ColNetraEmbed is a multilingual multimodal embedding model that encodes documents as multi-vector representations using the ColPali architecture. Each image patch is mapped to a contextualized embedding, enabling fine-grained matching between visual content and text queries through late interaction (MaxSim).
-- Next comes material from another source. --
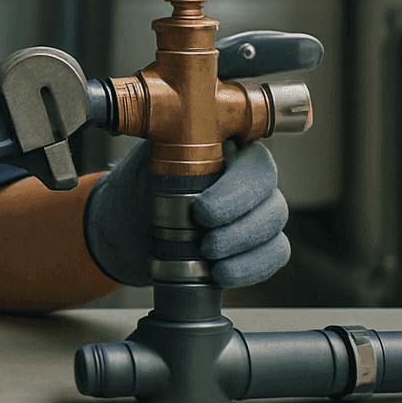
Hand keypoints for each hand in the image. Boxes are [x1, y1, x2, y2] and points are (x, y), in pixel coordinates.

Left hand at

- **Model Type:** Multilingual Multimodal Embedding Model with ColPali-style Multi-vector representations
- **Architecture:** ColPali with Gemma3-2B backbone
- **Embedding Dimension:** 128 per token
- **Capabilities:** Multilingual, Multimodal (Vision + Text), Multi-vector late interaction
- **Use Case:** Visual document retrieval, multilingual document understanding, fine-grained visual search

## Paper

📄 **[M3DR: Towards Universal Multilingual Multimodal Document Retrieval](https://arxiv.org/abs/2512.03514)**

## Installation

```bash
pip install git+https://github.com/adithya-s-k/colpali.git
```

## Quick Start

```python
import torch
from PIL import Image
from colpali_engine.models import ColGemma3, ColGemmaProcessor3

# Load model and processor
model_name = "Cognitive-Lab/ColNetraEmbed"
model = ColGemma3.from_pretrained(
    model_name,
    dtype=torch.bfloat16,
    device_map="cuda",
)
processor = ColGemmaProcessor3.from_pretrained(model_name)

# Load your images
images = [
    Image.open("document1.jpg"),
    Image.open("document2.jpg"),
]

# Define queries
queries = [
    "What is the total revenue?",
    "Show me the organizational chart",
]

# Process and encode
batch_images = processor.process_images(images).to(model.device)
batch_queries = processor.process_queries(queries).to(model.device)

with torch.no_grad():
    image_embeddings = model(**batch_images)  # Shape: (num_images, num_patches, 128)
    query_embeddings = model(**batch_queries)  # Shape: (num_queries, num_tokens, 128)

# Compute similarity scores using MaxSim
scores = processor.score_multi_vector(
    qs=query_embeddings,
    ps=image_embeddings,
)  # Shape: (num_queries, num_images)

# Get best matches
for i, query in enumerate(queries):
    best_idx = scores[i].argmax().item()
    print(f"Query: '{query}' -> Best match: Image {best_idx + 1} (score: {scores[i, best_idx]:.2f})")
```

## Use Cases

- **Document Retrieval:** Search through large collections of visual documents
- **Visual Question Answering:** Answer questions about document content
- **Document Understanding:** Extract and match information from scanned documents
- **Cross-lingual Document Search:** Multilingual visual document retrieval

## Model Details

- **Base Model:** Gemma3-2B
- **Vision Encoder:** SigLIP
- **Training Data:** Multilingual document datasets
- **Embedding Strategy:** Multi-vector (Late Interaction)
- **Similarity Function:** MaxSim (Maximum Similarity)

## Performance

ColNetraEmbed achieves state-of-the-art results on visual document retrieval benchmarks. See our [paper](https://arxiv.org/abs/2512.03514) for detailed evaluation metrics.

## Citation

```bibtex
@misc{kolavi2025m3druniversalmultilingualmultimodal,
  title={M3DR: Towards Universal Multilingual Multimodal Document Retrieval}, 
  author={Adithya S Kolavi and Vyoman Jain},
  year={2025},
  eprint={2512.03514},
  archivePrefix={arXiv},
  primaryClass={cs.IR},
  url={https://arxiv.org/abs/2512.03514}
}
```

## License

This model is released under the same license as the base Gemma3 model.

## Acknowledgments

Built on top of the ColPali framework and Gemma3 architecture.